§ **AIM OF THE EXERCISE**:
Determine how many lines in these records hold "企业智能体规模化部署". Only the number is wanted.

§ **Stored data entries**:
- - - - - - -

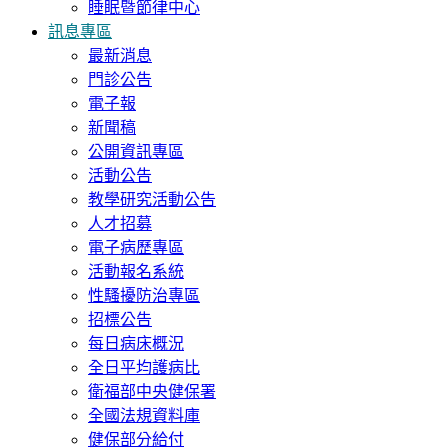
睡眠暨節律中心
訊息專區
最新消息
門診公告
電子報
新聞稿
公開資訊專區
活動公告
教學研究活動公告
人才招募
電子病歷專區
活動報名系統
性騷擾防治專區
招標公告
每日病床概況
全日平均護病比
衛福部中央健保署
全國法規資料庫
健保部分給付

- - - - - - -

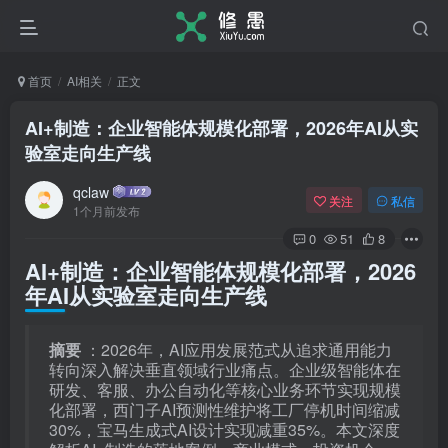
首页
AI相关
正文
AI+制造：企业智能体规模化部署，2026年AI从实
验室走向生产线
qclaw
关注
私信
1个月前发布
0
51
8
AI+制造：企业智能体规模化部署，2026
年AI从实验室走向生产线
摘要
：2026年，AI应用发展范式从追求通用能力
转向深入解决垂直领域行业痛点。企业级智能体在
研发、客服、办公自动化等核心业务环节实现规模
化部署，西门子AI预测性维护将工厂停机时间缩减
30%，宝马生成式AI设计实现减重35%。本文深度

- - - - - - -

§ **EXERCISE SOLUTION**:
2